Task description:
Show each line below that contains the word "Wrap".

Input material:
****************

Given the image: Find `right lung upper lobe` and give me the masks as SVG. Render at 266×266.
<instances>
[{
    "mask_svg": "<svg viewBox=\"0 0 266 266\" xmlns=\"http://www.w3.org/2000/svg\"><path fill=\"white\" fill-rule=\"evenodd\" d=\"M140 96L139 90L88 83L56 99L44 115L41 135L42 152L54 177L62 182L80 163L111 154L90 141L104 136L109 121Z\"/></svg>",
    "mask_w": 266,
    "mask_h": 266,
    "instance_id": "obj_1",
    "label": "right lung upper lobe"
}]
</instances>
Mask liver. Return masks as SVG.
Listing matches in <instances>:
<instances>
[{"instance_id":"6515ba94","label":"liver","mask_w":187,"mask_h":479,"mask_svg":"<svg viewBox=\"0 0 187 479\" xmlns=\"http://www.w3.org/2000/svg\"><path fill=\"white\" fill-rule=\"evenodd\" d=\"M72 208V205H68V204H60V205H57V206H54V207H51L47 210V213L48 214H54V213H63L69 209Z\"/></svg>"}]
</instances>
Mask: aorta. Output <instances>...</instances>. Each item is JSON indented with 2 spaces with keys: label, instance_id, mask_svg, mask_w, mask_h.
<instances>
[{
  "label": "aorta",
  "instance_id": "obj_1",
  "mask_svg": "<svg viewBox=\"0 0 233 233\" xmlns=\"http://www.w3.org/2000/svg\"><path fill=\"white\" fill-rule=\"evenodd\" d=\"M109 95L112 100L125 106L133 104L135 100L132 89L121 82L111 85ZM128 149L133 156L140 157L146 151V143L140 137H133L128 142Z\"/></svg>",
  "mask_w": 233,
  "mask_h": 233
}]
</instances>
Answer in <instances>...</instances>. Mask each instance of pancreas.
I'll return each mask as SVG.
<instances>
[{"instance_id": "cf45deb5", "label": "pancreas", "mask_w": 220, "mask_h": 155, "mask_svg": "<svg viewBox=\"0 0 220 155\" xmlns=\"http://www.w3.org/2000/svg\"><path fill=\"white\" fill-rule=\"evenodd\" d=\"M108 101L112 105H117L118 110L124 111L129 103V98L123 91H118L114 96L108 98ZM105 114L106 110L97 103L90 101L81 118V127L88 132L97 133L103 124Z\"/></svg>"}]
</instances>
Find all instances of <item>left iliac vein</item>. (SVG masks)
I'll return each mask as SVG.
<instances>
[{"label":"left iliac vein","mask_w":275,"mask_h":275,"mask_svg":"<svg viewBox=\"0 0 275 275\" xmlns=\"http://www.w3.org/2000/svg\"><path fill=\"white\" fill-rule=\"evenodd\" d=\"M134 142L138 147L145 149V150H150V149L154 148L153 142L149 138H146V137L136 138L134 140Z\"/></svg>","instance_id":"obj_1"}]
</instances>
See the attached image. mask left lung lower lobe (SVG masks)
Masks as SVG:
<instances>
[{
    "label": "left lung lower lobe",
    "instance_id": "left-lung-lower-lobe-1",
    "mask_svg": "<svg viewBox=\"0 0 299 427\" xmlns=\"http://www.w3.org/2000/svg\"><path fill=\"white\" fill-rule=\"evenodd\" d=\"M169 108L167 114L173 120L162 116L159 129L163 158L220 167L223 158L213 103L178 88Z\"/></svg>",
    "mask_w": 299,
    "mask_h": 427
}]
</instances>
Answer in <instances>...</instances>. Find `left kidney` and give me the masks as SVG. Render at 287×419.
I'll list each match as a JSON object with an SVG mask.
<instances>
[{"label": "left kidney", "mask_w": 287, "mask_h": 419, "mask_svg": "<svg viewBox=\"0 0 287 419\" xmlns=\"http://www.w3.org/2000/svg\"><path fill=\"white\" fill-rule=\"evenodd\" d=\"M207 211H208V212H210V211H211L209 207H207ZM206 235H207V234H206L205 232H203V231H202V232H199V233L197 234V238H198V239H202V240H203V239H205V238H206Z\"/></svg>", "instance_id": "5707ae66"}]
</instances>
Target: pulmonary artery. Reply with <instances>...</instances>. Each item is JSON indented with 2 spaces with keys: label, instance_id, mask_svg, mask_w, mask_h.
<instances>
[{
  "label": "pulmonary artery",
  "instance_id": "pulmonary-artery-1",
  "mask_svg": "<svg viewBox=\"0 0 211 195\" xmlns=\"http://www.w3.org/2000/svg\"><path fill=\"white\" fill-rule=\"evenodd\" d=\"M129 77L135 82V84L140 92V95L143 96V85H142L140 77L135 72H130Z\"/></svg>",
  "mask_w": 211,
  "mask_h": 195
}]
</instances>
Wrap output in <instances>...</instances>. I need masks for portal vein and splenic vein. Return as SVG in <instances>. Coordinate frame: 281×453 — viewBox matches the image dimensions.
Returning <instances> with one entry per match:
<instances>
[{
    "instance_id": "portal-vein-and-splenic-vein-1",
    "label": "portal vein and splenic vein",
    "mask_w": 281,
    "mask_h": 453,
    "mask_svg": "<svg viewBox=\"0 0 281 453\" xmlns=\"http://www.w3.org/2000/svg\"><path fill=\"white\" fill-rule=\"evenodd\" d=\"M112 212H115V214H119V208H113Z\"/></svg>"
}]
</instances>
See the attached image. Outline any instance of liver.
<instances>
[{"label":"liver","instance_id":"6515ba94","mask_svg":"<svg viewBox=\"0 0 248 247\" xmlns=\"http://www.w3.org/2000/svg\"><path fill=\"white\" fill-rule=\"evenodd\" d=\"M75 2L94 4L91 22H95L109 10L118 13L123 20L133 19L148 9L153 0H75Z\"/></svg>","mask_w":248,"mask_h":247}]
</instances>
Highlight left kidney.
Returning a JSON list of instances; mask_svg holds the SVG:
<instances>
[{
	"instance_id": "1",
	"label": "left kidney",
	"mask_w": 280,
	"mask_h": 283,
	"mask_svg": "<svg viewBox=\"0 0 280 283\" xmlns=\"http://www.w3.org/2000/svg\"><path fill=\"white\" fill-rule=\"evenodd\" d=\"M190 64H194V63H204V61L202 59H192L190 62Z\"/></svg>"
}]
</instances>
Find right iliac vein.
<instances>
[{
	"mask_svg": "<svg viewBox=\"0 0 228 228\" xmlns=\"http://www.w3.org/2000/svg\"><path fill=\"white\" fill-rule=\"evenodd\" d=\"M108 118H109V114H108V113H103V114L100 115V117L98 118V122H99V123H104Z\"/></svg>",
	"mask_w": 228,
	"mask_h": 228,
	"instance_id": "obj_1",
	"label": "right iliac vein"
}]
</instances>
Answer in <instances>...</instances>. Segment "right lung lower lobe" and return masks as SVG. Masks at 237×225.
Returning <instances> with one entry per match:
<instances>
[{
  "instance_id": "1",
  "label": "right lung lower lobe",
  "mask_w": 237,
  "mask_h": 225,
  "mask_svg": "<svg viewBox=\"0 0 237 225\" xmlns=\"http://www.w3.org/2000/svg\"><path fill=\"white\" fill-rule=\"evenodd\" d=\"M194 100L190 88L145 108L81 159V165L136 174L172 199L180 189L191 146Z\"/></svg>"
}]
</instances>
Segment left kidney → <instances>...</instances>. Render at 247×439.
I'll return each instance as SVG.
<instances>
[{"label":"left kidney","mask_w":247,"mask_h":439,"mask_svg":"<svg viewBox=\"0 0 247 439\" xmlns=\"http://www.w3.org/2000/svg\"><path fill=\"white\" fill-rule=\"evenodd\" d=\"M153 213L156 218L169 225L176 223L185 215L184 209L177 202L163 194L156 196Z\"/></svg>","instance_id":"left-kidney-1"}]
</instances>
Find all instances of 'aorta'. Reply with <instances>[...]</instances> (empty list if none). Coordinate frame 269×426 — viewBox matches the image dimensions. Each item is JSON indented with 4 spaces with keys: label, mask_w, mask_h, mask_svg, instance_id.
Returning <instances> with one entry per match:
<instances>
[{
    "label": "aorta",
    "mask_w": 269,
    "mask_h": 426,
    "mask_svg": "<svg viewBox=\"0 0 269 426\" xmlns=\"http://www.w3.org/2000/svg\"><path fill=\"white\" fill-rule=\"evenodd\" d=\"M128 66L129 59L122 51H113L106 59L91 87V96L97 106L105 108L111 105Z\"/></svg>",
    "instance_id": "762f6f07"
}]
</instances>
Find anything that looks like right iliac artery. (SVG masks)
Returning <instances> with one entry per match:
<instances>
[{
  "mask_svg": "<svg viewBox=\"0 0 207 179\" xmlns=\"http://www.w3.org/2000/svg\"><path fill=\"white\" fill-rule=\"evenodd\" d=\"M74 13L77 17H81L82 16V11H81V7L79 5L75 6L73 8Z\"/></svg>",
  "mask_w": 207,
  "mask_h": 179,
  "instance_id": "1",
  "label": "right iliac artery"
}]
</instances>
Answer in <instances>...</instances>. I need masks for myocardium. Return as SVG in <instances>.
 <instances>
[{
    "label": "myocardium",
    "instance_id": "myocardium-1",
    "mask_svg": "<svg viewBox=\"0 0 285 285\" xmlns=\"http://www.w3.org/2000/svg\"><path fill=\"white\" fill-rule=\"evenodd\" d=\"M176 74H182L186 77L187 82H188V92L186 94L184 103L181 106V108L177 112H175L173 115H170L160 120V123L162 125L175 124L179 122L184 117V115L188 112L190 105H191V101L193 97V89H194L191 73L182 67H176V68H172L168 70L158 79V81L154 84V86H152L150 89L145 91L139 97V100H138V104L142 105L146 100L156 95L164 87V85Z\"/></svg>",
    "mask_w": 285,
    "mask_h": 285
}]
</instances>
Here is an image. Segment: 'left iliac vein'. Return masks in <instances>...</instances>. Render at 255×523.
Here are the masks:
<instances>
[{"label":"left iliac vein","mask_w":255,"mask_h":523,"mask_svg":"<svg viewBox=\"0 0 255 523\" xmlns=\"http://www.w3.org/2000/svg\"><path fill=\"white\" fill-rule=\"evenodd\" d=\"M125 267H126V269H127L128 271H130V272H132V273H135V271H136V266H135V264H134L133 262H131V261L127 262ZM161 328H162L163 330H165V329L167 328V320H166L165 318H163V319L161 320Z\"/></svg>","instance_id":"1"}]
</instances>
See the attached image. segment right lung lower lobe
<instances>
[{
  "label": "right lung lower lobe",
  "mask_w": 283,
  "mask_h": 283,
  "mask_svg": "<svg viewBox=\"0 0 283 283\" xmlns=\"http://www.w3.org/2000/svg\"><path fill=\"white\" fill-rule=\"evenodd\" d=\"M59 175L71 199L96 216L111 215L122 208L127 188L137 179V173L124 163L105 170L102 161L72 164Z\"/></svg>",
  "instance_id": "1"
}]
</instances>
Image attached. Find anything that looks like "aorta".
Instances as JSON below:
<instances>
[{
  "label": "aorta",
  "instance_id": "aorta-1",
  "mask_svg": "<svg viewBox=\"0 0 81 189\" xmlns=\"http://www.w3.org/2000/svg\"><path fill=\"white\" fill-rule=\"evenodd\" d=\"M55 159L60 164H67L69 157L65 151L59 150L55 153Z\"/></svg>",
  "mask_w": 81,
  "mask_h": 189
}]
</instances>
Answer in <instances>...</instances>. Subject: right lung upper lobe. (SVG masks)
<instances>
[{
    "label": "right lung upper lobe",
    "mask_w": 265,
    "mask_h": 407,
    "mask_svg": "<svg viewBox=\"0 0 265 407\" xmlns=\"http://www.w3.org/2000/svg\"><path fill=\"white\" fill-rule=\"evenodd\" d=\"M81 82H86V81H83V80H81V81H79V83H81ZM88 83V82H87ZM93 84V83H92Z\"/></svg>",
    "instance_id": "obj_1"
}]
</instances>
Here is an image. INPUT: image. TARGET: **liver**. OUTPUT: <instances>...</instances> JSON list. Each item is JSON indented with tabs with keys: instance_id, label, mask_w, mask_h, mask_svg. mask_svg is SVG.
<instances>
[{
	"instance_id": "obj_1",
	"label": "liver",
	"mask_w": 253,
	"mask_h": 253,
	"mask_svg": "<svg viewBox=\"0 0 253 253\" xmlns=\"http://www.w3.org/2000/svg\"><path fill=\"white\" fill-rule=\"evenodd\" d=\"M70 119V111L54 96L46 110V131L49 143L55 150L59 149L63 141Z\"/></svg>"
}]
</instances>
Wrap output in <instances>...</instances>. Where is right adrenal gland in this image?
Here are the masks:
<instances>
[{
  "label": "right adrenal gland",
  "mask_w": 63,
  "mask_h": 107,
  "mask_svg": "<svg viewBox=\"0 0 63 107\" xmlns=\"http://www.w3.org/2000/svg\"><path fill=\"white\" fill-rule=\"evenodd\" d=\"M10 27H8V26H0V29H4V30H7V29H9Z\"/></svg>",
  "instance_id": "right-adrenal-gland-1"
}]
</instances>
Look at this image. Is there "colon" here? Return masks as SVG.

****************

Completed exercise:
Wrap output in <instances>...</instances>. I need masks for portal vein and splenic vein. Return as SVG in <instances>. Coordinate frame: 281×453 — viewBox matches the image dimensions.
Wrap output in <instances>...</instances>. Where is right adrenal gland in this image?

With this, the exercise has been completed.